But how do they ride? Decent amount of spec info from them but zero info on what they feel like or how they ride. That’s the info I am interested in as a consumer.

AJ
AJ
12 years ago

Robb,

We haven’t had a chance to ride them yet, and I don’t know of anyone who has. I absolutely understand that you want more practical info as a rider, and I hope to get a chance to ride them soon. As soon as I put some miles on a set I will post up my thoughts and give you the low down on how they ride.

Tim Sutton
Tim Sutton
11 years ago

Gidday AJ,

I’ve been weighing up purchasing a set of the Altair 80 full carbon’s, the other wheelset i’ve been looking at are the SRAM S80’s as they are both within my my price range. I’ve been able to find a few reviews on the SRAM’s but nothing at all on the Altair 80’s. I was just wondering weather you’ve had a chance to ride them yet or have heard anything about how they ride? I’m tending toward the Altair as they’re a bit lighter and i like the finish on them but the all important question is how do they actually perform. Any help would be great.

Cheers Tim

Steve
Steve
11 years ago

I bought a pair of the 80 carbon clinchers this past weekend and have had a chance to put a 50 mile ride on them which included a 25 mile solo effort. I ride on mostly flat roads and it was not very windy. The Altair 80’s are not climbers and they do not accelerate as well as lighter rims, but they are superb for their intended purpose as a triathlon wheelset.

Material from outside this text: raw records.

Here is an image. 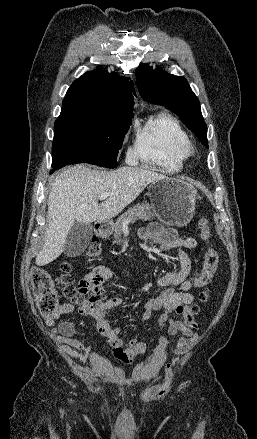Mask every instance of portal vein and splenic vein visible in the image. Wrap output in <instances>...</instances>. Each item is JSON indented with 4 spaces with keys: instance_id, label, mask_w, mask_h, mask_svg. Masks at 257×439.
Here are the masks:
<instances>
[{
    "instance_id": "portal-vein-and-splenic-vein-1",
    "label": "portal vein and splenic vein",
    "mask_w": 257,
    "mask_h": 439,
    "mask_svg": "<svg viewBox=\"0 0 257 439\" xmlns=\"http://www.w3.org/2000/svg\"><path fill=\"white\" fill-rule=\"evenodd\" d=\"M108 196H109V193H107V192H102V193L99 195V199H100V200H105ZM129 223H130V220L125 221V222H124V228H127V226H128Z\"/></svg>"
}]
</instances>
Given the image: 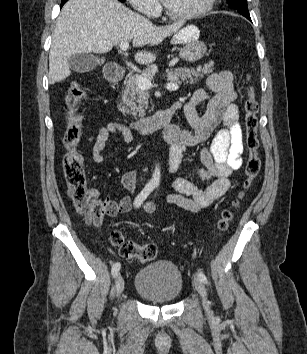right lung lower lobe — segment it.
Instances as JSON below:
<instances>
[{
    "label": "right lung lower lobe",
    "instance_id": "98d812e1",
    "mask_svg": "<svg viewBox=\"0 0 307 354\" xmlns=\"http://www.w3.org/2000/svg\"><path fill=\"white\" fill-rule=\"evenodd\" d=\"M68 0H62L61 2V7L64 5L65 2H67Z\"/></svg>",
    "mask_w": 307,
    "mask_h": 354
}]
</instances>
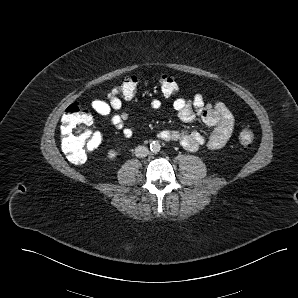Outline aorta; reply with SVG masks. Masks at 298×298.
<instances>
[{"label": "aorta", "mask_w": 298, "mask_h": 298, "mask_svg": "<svg viewBox=\"0 0 298 298\" xmlns=\"http://www.w3.org/2000/svg\"><path fill=\"white\" fill-rule=\"evenodd\" d=\"M150 150L153 153H158L161 150V144L158 141H152L150 144Z\"/></svg>", "instance_id": "1"}]
</instances>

Riding at 23-24 mph sustained, these wheels are smooth and steady. Very little difficulty controlling the bike in the crosswinds. The ride is comfortable over less than perfect road surfaces. Overall, I was happy with their performance. These feel faster than my old Flashpoint 60’s. Not as twitchy ( to me anyways) as the new zipp firecrest clinchers. The build quality appears to be solid.

Ryan
Ryan
11 years ago

I’ve owned the altair 80 full carbon wheel set for about 2 months now. I have ridden quite a few different wheels in my day and these suckers feel great. They are extremely responsive and handle crosswinds amazing. I would have to compare these wheels to the ZIPP 808’s. For the price you cant go wrong with these wheels. Yes they aren’t the greatest for a typical road bike but if you do triathlons these wheels fly! They do great on all types of road surfaces and absorb vibrations well. I would definitely recommend these wheels to anyone who has a 1500-2000 budget. You could pay double the price for a wheel set that weighs 500 grams less, but from a biomechanics approach, 1.1 pounds (500 grams) wont make much of a difference.